So far (knock wood) I don't seem to be feeling any negative effects; of course I expect this to change sooner or later. But this afternoon, the weather was so fine, and I felt so strong, that we undertook a major walking expedition. We walked about a mile south to the Fells Point neighborhood, in search of French bread. The walk was challenging for me, requiring navigation along broken concrete or cobblestone sidewalks, and to negotiate busy intersections. In addition, in one direction the route is fairly steep downhill, so of course the return is uphill. Our plan was that I would walk as far as I could, and then if I ran out of steam, we would resort to a cab. That didn't turn out to be necessary, though; I was able to make the entire journey on foot.

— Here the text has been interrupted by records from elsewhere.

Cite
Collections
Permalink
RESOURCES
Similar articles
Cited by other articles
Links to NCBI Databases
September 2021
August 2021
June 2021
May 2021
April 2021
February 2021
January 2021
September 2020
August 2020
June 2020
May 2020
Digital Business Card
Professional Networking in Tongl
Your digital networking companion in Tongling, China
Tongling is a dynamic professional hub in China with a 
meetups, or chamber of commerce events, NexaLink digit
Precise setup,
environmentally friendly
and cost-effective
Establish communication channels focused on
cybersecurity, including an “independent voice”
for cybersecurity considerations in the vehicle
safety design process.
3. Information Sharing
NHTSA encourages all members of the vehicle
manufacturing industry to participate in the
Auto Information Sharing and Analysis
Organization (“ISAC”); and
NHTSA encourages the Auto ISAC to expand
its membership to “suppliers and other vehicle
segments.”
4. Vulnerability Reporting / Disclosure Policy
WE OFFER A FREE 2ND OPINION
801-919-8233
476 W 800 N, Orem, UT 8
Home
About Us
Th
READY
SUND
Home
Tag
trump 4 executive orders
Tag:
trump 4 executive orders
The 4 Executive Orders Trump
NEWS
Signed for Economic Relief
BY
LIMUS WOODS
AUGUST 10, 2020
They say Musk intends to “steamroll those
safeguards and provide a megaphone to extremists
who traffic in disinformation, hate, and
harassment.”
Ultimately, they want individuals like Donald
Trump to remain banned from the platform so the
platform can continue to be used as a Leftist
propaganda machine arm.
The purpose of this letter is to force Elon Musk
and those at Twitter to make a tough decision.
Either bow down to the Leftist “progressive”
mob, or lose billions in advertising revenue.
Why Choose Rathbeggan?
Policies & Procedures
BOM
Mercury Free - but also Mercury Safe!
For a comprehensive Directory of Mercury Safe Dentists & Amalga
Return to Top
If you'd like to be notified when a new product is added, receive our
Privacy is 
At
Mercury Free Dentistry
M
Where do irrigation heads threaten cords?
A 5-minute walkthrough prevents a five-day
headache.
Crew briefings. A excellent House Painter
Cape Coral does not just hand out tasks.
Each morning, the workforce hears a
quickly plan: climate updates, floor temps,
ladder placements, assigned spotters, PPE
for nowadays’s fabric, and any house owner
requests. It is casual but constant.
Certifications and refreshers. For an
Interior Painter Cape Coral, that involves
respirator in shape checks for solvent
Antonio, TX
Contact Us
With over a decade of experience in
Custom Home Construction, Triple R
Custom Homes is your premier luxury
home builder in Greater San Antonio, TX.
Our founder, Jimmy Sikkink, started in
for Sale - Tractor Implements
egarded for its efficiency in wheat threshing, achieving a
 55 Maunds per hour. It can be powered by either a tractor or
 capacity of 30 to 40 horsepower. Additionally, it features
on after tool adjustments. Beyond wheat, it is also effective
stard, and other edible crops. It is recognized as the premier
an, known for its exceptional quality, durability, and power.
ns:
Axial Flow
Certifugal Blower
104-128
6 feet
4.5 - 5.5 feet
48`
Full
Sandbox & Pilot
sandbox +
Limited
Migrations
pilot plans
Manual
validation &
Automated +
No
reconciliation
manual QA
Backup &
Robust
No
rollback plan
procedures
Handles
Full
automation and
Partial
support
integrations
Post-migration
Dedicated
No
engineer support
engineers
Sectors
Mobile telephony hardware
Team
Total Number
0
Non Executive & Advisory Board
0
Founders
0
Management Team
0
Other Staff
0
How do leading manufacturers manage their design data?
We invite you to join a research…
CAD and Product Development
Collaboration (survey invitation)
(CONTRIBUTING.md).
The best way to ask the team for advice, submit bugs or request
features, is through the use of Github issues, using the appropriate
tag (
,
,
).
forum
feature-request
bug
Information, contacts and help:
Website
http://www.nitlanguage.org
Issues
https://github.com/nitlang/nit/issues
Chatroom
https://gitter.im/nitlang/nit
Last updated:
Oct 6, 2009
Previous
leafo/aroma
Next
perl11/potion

We have been conducting Internet-based research on such topics as the locations of Baltimore-area grocery stores (Asian markets in particular), and bakeries purporting to produce baguettes (the bread type, not the diamond type). Huong has pretty exacting standards for baguettes; common failures are crusts that are insufficiently crispy, or hearts that are too doughy. Chances are good that the "artisanal" baguettes found in the bakery section of your local upscale supermarket are failures on one or both counts. Today we were targeting an ersatz
patisserie in Fells Point said to have baguettes; it did, but the crusts were not quite crispy enough. We bought one anyway. We also took a break over coffees and croissants; I was thus sufficiently fortified for the return walk.